- On the effects of Ranking by Unemployment Duration (joint with Edgar Preugschat) (submitted)
(This version: March, 2015)Empirical evidence shows that longer spells of unemployment are associated with lower job-finding rates, and also fewer interview opportunities. We develop a model of rational stigma that combines two explanations identified in the literature, namely dynamic sorting and ranking. We study a directed search economy with multilateral meetings, heterogeneous workers and incomplete information about a worker's type. Skilled workers are more productive and more likely to be suitable for any job. Firms observe a private signal, which perfectly identifies unsuitable matches. As longer spells signal lower expected productivity, firms rank applicants by unemployment duration in equilibrium. Exit rates from unemployment decline with duration because of both dynamic sorting and ranking. According to our calibration, ranking by duration accounts for approximately one fourth of the fall in exit rates. Furthermore, our model matches quite well the mild decline of re-employment wages along duration found in the data.
- Worker Turnover and Unemployment Insurance (joint with Sekyu Choi) (submitted)
Evidence shows that a large number of new matches are short-lived in the U.S. This paper studies an economy with incomplete markets in which present and future unemployment risks are intertwined and risk-averse workers factor these risks in their job-search decisions, while also deciding their search intensity. In equilibrium, firms respond to workers' preferences by creating more jobs that are easier to get, but typically shorter-lived than the jobs created in a centralized economy where the planner can attenuate the consumption loss of the unemployed by making a resource redistribution compatible with search incentives. Therefore, the equilibrium worker turnover is inefficiently high. In addition to a publicly-provided insurance to cover the unemployment risks, we show that the implementation of the planner's solution requires to subsidize match formation through wages and a zero layoff tax. According to our numerical experiments, worker turnover is too low in the U.S. economy because unemployment benefits are excessively high.
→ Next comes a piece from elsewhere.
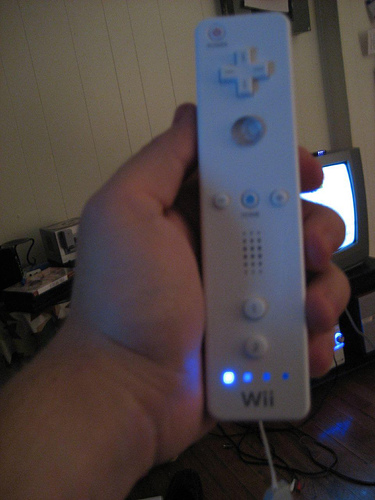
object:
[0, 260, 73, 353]
book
- Evidence on U.S. Worker Turnover (joint with Sekyu Choi) (submitted)
Using SIPP data for the U.S., we document that above 42% of newly employed workers fall into non-employment within a year. We also find that the transition rate from employment to non-employment within the first year shows an acyclical pattern and increases with the duration of the previous non-employment spell. Furthermore, starting wages are significantly higher for those workers who stay employed at the end of the first year.
Work in Progress
- Intermediation in the Housing Market
- Effects of Switching Occupations along the Job Search
- Unobserved Heterogeneity, Exit Rates and Re-employment Wages (joint with Pedro Gomes) (accepted at The Scandinavian Journal of Economics)
(This version: March, 2015)It is well known that exit rates from unemployment and re-employment wages decline over the unemployment spell after controlling for worker observable characteristics. Although unobserved heterogeneity has long been recognized as an important explanation for the decline of the exit rates, very little theoretical work has been done to model it. We study an economy in which workers are privately informed about their skills and can direct their search. We show that the unique equilibrium is separating, and skilled workers face more job opportunities and obtain higher wages. As the composition of the unemployment pool varies with unemployment duration, average exit rates and average wages fall with duration. The equilibrium result relies on two key ingredients: performance-pay schemes and the firms' ability to commit to renting an input complementary in production with worker skills.